Daniel no respondió.
El hombre observó el jardín.
—Las dudas hacen sufrir a las personas amables —continuó—. Nosotros solo queremos protegerlo.
—¿De qué? —preguntó Daniel finalmente.
El pintor sonrió.
—De convertirse en alguien que deje de ser amado.
Las palabras quedaron flotando como algo peligroso.
El pintor lo miró directamente.
—Algunas historias necesitan permanecer hermosas.

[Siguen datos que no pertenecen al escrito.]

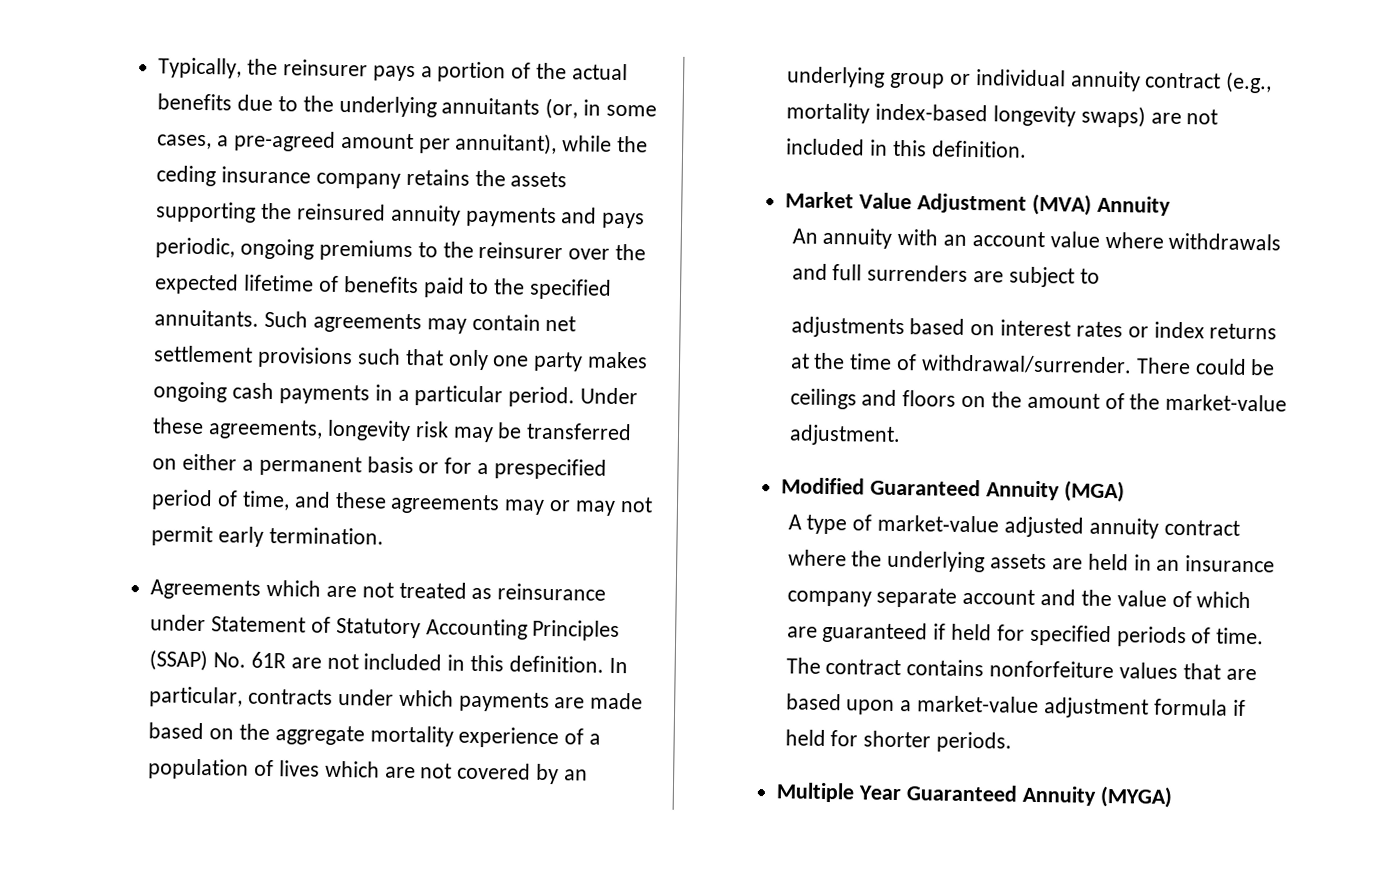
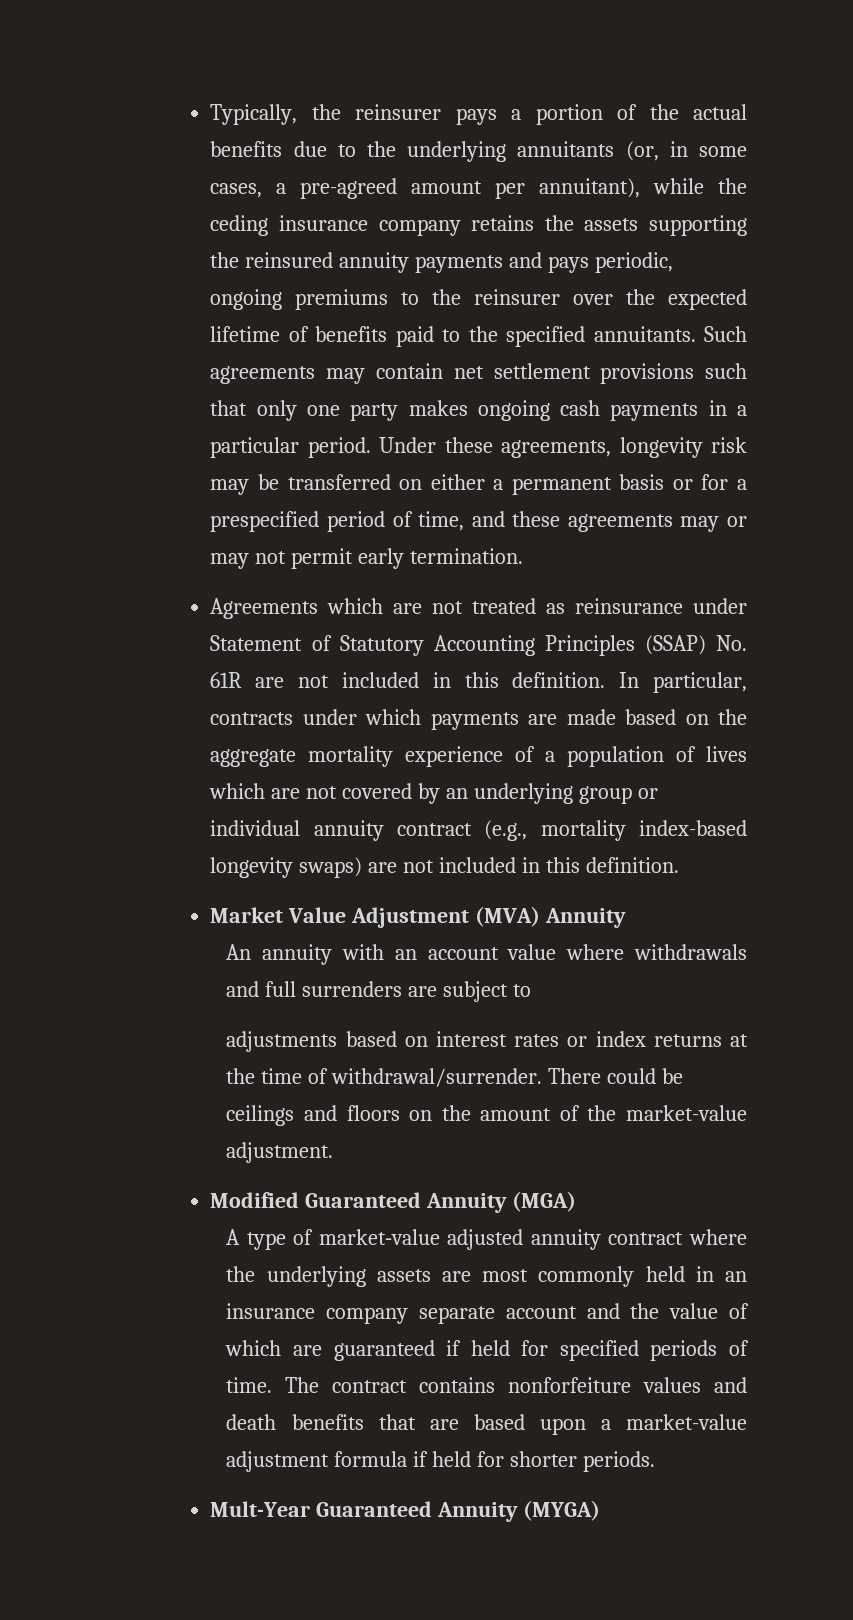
(1083, 564) none -> [482,1266,635,1287] most commonly
(1178, 671) none -> [713,1377,747,1393] [226,1414,364,1430] and death benefits
[776,782,903,803] Multiple Year -> [210,1501,311,1517] Mult-Year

Daniel sintió la advertencia detrás de la cortesía
.
No eran villanos.
Eran guardianes del guion.
Esa noche, Daniel soñó nuevamente con el espacio blanco.
La entidad apareció.
—El mundo ha ejecutado una corrección parcial
—dijo.
—Le borraron algo.
—Le devolvieron estabilidad.
Daniel apretó los puños.
—Eso no es estabilidad. Es vacío.
La figura luminosa guardó silencio unos segundos.
—Tu reacción indica progreso.
—¿Progreso?
—Comienzas a distinguir entre armonía y control.
Daniel levantó la mirada.
—¿Qué pasa si siguen corrigiéndolo?
La respuesta llegó sin emoción.
—Eventualmente dejará de desviarse por completo.
—¿Y yo?
—Si continúas acercándote, tu cuerpo fallará antes.
Silencio.
—La misión sigue siendo observar.
Daniel despertó con el pecho apretado.
El cuaderno estaba abierto.
Una última frase brillaba débilmente:
“El observador debe elegir entre pureza y compasión.”
Daniel cerró los ojos.
Por primera vez desde que inició la misión, no pensó en olvidar su pasado.
Pensó en alguien más.
Y entendió algo terrible.
Tal vez salvar a Hyun significaba dejar de ser un observador.
Y eso… podría costarle su propia existencia.